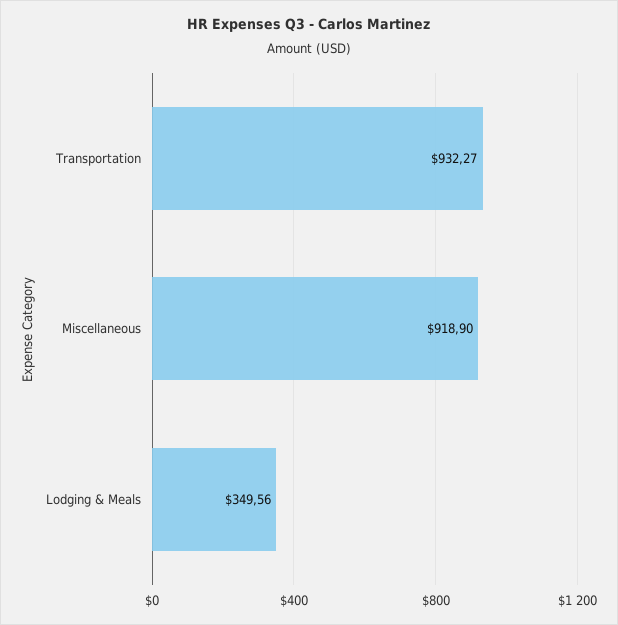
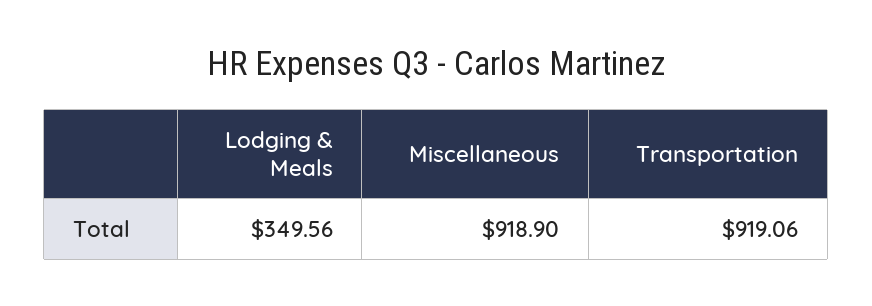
  {
-   "Transportation": 932.27,
+   "Transportation": 919.06,
    "Miscellaneous": 918.9,
    "Lodging & Meals": 349.56
  }

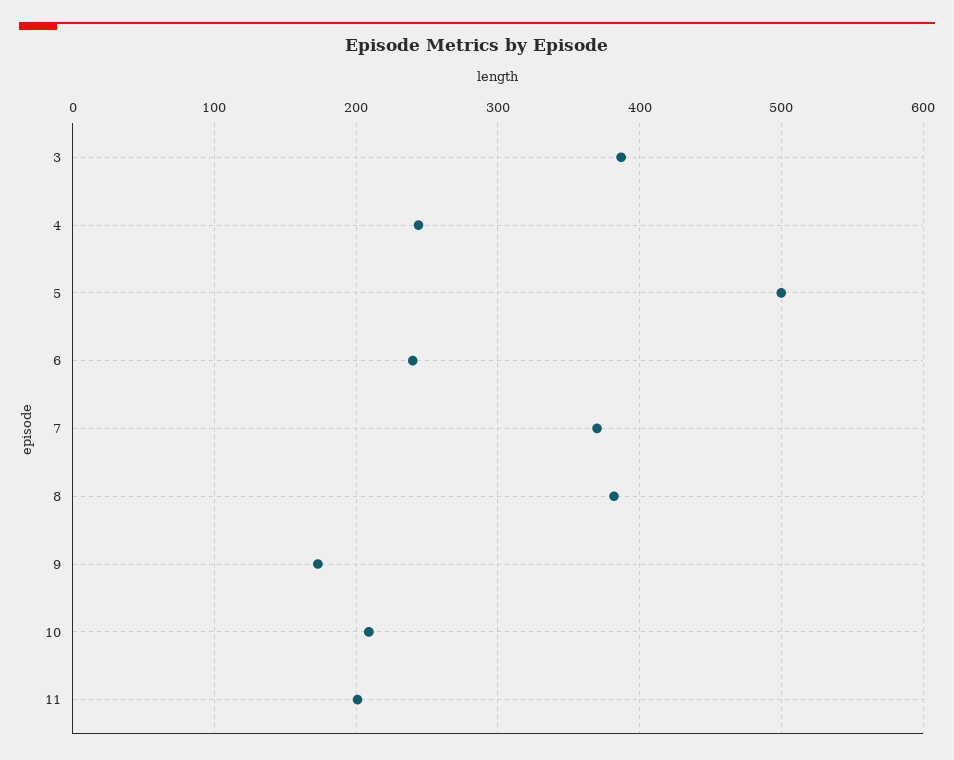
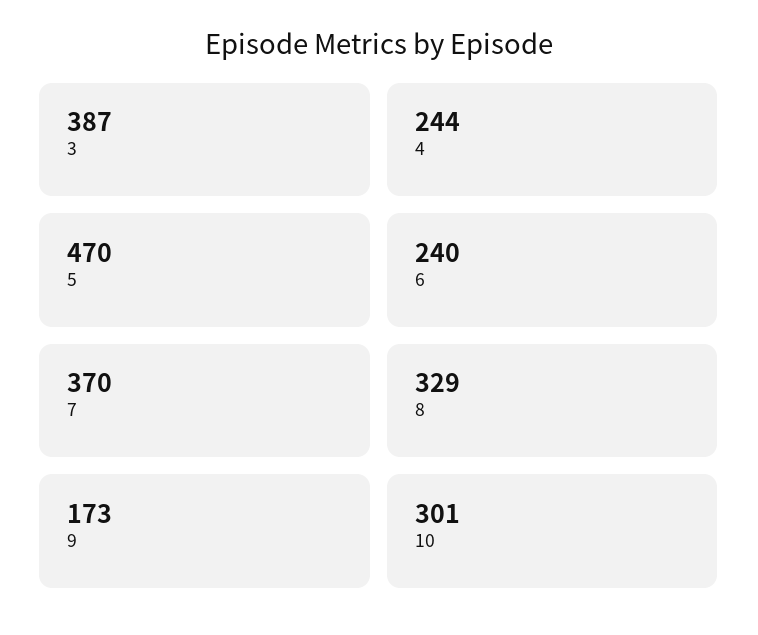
  {
    "3": 387,
    "4": 244,
-   "5": 500,
+   "5": 470,
    "6": 240,
    "7": 370,
-   "8": 380,
+   "8": 329,
    "9": 173,
-   "10": 210,
+   "10": 301
-   "11": 200
  }

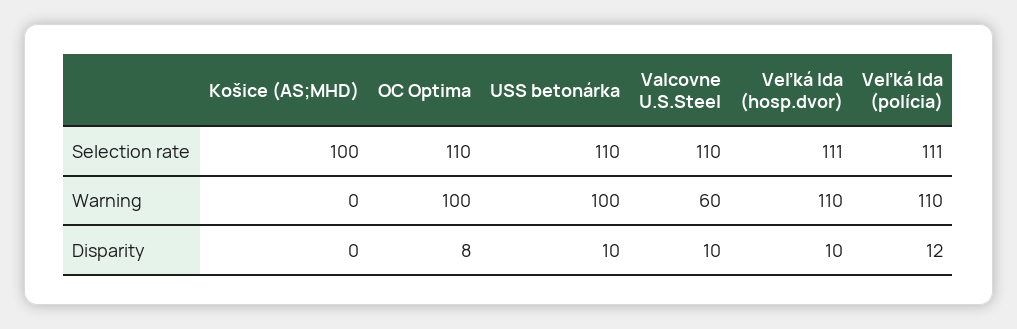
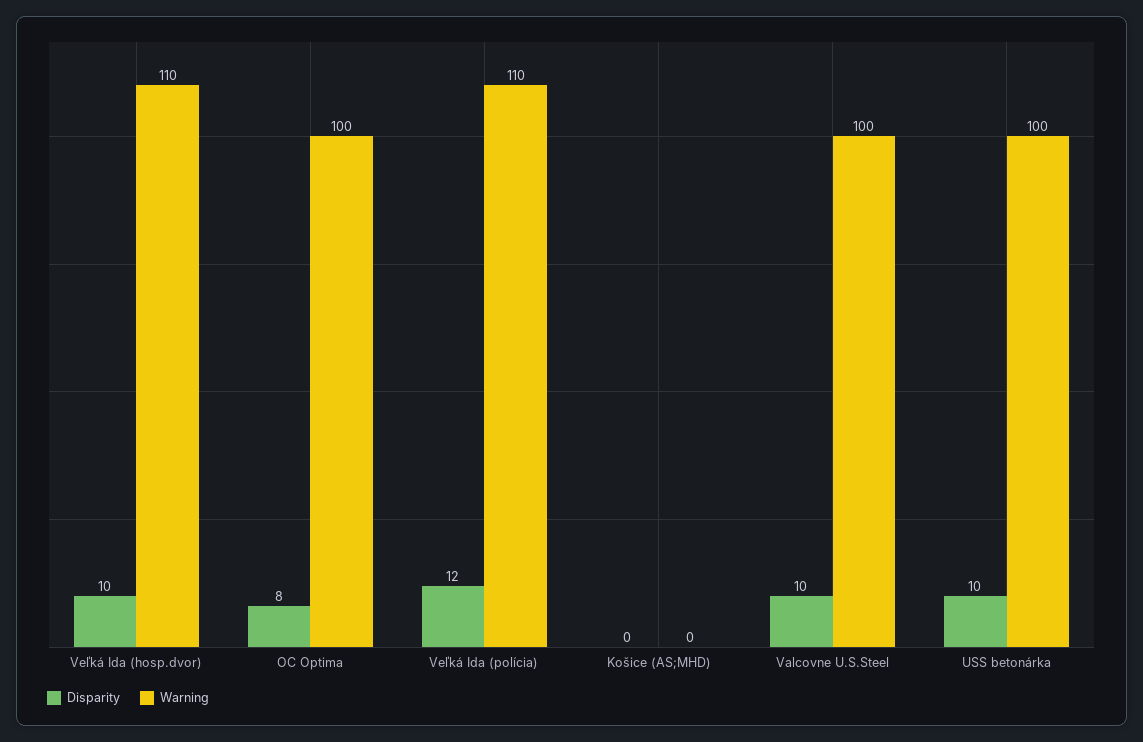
  {
-   "Selection rate": {
-     "Košice (AS;MHD)": 100,
-     "OC Optima": 110,
-     "USS betonárka": 110,
-     "Valcovne U.S.Steel": 110,
-     "Veľká Ida (hosp.dvor)": 111,
-     "Veľká Ida (polícia)": 111
-   },
    "Warning": {
      "Košice (AS;MHD)": 0,
      "OC Optima": 100,
      "USS betonárka": 100,
-     "Valcovne U.S.Steel": 60,
+     "Valcovne U.S.Steel": 100,
      "Veľká Ida (hosp.dvor)": 110,
      "Veľká Ida (polícia)": 110
    },
    "Disparity": {
      "Košice (AS;MHD)": 0,
      "OC Optima": 8,
      "USS betonárka": 10,
      "Valcovne U.S.Steel": 10,
      "Veľká Ida (hosp.dvor)": 10,
      "Veľká Ida (polícia)": 12
    }
  }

■ **Exercise details**
Please write out all the entries above again exactly as they appear, skipping any images.

■ **Solution to the problem**
  {
-   "Transportation": 932.27,
+   "Transportation": 919.06,
    "Miscellaneous": 918.9,
    "Lodging & Meals": 349.56
  }

  {
    "3": 387,
    "4": 244,
-   "5": 500,
+   "5": 470,
    "6": 240,
    "7": 370,
-   "8": 380,
+   "8": 329,
    "9": 173,
-   "10": 210,
+   "10": 301
-   "11": 200
  }

  {
-   "Selection rate": {
-     "Košice (AS;MHD)": 100,
-     "OC Optima": 110,
-     "USS betonárka": 110,
-     "Valcovne U.S.Steel": 110,
-     "Veľká Ida (hosp.dvor)": 111,
-     "Veľká Ida (polícia)": 111
-   },
    "Warning": {
      "Košice (AS;MHD)": 0,
      "OC Optima": 100,
      "USS betonárka": 100,
-     "Valcovne U.S.Steel": 60,
+     "Valcovne U.S.Steel": 100,
      "Veľká Ida (hosp.dvor)": 110,
      "Veľká Ida (polícia)": 110
    },
    "Disparity": {
      "Košice (AS;MHD)": 0,
      "OC Optima": 8,
      "USS betonárka": 10,
      "Valcovne U.S.Steel": 10,
      "Veľká Ida (hosp.dvor)": 10,
      "Veľká Ida (polícia)": 12
    }
  }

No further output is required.